*** Material provided Section Begins ***
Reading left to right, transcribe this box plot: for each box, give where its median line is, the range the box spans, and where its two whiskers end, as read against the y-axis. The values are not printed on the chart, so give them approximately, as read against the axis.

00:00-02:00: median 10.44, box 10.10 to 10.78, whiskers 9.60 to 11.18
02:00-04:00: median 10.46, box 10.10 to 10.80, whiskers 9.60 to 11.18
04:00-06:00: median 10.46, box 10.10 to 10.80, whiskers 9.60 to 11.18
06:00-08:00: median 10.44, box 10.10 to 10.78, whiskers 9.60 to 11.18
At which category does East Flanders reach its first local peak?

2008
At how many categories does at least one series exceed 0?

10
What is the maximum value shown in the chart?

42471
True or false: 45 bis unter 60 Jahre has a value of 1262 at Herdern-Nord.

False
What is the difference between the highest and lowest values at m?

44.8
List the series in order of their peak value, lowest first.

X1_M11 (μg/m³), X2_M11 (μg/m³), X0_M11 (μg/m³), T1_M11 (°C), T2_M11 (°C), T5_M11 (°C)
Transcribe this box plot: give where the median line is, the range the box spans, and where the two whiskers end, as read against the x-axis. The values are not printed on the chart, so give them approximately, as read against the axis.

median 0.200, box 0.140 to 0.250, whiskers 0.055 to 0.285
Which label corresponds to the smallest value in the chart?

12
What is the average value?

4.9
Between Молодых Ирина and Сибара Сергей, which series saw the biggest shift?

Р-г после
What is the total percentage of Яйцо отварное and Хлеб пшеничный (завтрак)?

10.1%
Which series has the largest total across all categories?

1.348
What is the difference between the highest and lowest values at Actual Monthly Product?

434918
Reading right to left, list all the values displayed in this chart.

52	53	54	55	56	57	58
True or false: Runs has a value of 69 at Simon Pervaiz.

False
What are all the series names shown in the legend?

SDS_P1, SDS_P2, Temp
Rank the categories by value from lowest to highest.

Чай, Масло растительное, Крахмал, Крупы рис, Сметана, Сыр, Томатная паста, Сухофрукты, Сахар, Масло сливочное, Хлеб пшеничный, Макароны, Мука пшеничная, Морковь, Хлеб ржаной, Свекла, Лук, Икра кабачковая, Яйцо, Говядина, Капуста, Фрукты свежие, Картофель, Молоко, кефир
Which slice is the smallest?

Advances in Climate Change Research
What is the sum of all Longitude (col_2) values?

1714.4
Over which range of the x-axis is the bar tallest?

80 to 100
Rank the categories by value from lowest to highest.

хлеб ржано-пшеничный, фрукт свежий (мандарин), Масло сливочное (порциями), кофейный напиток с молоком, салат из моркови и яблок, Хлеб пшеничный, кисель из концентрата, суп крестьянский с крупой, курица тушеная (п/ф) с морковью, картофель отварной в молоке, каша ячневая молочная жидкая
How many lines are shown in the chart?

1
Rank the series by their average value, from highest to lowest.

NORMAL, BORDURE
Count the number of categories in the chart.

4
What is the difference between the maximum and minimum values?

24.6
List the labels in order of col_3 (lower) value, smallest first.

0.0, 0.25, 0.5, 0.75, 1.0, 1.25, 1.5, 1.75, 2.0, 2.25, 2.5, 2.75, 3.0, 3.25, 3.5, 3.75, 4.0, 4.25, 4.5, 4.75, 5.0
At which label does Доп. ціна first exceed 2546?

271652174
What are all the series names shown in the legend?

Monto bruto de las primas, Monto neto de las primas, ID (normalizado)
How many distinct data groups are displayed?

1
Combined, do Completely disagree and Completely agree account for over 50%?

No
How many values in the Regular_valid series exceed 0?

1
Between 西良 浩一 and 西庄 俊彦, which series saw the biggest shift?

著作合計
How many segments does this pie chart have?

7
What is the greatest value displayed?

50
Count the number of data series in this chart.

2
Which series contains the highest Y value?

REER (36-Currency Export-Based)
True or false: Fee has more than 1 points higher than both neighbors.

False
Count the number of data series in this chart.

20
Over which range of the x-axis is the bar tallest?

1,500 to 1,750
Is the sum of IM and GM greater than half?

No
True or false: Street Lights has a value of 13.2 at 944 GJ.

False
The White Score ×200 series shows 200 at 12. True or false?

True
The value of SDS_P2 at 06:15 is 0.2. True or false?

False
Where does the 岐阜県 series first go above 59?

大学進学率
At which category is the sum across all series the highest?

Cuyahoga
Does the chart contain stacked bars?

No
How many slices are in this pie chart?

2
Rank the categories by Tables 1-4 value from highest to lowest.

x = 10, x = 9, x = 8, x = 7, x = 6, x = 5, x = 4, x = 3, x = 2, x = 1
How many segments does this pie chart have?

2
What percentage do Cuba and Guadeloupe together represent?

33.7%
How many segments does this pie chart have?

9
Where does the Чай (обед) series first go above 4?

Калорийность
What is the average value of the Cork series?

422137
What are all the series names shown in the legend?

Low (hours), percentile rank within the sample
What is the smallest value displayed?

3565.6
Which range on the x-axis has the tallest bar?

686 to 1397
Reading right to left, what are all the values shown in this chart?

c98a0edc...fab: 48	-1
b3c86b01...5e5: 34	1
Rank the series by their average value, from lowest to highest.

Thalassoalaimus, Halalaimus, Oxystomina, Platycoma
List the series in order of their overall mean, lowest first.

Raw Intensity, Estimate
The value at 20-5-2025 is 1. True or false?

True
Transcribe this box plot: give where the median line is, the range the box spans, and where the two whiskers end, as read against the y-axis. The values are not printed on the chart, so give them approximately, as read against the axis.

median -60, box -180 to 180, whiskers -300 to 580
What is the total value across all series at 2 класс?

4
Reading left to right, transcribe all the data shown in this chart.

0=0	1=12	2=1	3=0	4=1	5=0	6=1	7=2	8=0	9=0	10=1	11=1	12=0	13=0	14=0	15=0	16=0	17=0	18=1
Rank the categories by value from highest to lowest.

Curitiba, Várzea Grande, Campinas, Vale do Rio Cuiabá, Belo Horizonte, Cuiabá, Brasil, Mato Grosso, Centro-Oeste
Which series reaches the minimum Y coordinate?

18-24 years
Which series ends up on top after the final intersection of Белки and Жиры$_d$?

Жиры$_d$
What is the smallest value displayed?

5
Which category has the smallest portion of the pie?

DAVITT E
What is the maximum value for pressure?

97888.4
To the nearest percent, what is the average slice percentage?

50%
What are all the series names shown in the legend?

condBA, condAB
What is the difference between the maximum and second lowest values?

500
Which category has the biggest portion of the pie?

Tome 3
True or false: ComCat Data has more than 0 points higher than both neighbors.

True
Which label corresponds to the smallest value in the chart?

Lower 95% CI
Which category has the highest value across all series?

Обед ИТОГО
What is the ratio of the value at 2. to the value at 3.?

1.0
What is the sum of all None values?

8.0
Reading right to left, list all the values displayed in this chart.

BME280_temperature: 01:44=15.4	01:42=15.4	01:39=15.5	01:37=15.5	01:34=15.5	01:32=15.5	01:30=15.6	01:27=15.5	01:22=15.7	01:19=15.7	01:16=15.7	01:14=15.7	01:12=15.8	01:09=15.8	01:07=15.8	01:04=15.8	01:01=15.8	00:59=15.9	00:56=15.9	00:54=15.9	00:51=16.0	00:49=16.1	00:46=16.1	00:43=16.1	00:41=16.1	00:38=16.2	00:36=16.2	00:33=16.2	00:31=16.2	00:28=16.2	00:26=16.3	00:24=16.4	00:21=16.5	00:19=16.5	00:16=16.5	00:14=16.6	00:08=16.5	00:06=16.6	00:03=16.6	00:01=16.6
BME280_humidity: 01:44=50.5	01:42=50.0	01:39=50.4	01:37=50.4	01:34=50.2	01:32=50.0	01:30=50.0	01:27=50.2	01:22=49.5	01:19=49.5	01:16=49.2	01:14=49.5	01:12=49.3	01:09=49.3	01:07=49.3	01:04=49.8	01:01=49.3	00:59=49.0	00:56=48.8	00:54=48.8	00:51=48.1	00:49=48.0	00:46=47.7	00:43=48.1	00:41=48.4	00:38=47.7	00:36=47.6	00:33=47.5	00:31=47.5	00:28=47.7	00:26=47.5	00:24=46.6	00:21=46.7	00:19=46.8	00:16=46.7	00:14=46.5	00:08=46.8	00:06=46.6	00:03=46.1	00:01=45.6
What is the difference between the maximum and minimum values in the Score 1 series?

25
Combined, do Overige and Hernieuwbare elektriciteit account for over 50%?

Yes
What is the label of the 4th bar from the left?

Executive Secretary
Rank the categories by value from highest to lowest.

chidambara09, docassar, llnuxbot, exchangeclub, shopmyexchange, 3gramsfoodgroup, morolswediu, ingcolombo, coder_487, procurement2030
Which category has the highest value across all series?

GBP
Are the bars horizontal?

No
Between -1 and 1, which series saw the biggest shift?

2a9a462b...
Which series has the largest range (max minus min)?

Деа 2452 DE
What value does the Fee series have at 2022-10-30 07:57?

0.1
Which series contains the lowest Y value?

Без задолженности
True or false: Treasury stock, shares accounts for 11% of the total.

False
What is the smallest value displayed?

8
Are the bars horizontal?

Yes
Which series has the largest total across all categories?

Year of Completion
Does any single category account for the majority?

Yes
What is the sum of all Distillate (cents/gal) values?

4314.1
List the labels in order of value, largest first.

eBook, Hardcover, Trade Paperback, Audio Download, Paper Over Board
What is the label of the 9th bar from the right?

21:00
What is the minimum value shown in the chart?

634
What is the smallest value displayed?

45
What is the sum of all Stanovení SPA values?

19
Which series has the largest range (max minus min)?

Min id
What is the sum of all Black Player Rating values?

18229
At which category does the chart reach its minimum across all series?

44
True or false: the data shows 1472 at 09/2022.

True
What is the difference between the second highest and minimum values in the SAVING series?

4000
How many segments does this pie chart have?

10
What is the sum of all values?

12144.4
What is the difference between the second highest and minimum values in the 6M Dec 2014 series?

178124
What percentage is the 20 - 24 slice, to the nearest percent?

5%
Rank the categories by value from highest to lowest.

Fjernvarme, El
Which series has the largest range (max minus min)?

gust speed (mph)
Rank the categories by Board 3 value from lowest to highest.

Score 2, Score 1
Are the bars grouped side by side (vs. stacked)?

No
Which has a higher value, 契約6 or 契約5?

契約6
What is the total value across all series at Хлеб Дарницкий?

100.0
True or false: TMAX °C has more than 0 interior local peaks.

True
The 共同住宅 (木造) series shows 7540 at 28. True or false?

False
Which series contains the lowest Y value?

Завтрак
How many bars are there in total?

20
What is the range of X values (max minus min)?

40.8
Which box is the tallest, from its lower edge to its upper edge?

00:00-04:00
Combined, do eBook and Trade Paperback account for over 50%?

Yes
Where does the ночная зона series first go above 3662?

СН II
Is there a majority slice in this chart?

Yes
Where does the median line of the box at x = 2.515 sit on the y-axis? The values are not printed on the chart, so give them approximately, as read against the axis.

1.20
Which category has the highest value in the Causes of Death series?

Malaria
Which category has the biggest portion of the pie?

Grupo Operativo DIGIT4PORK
*** Material provided Section Ends ***
List each line of the listing above that contains the word "average" and copy each line in full. Letter case matters, so count only lines where the word matches in case.

# The completed task:
What is the average value?
Rank the series by their average value, from highest to lowest.
What is the average value of the Cork series?
Rank the series by their average value, from lowest to highest.
To the nearest percent, what is the average slice percentage?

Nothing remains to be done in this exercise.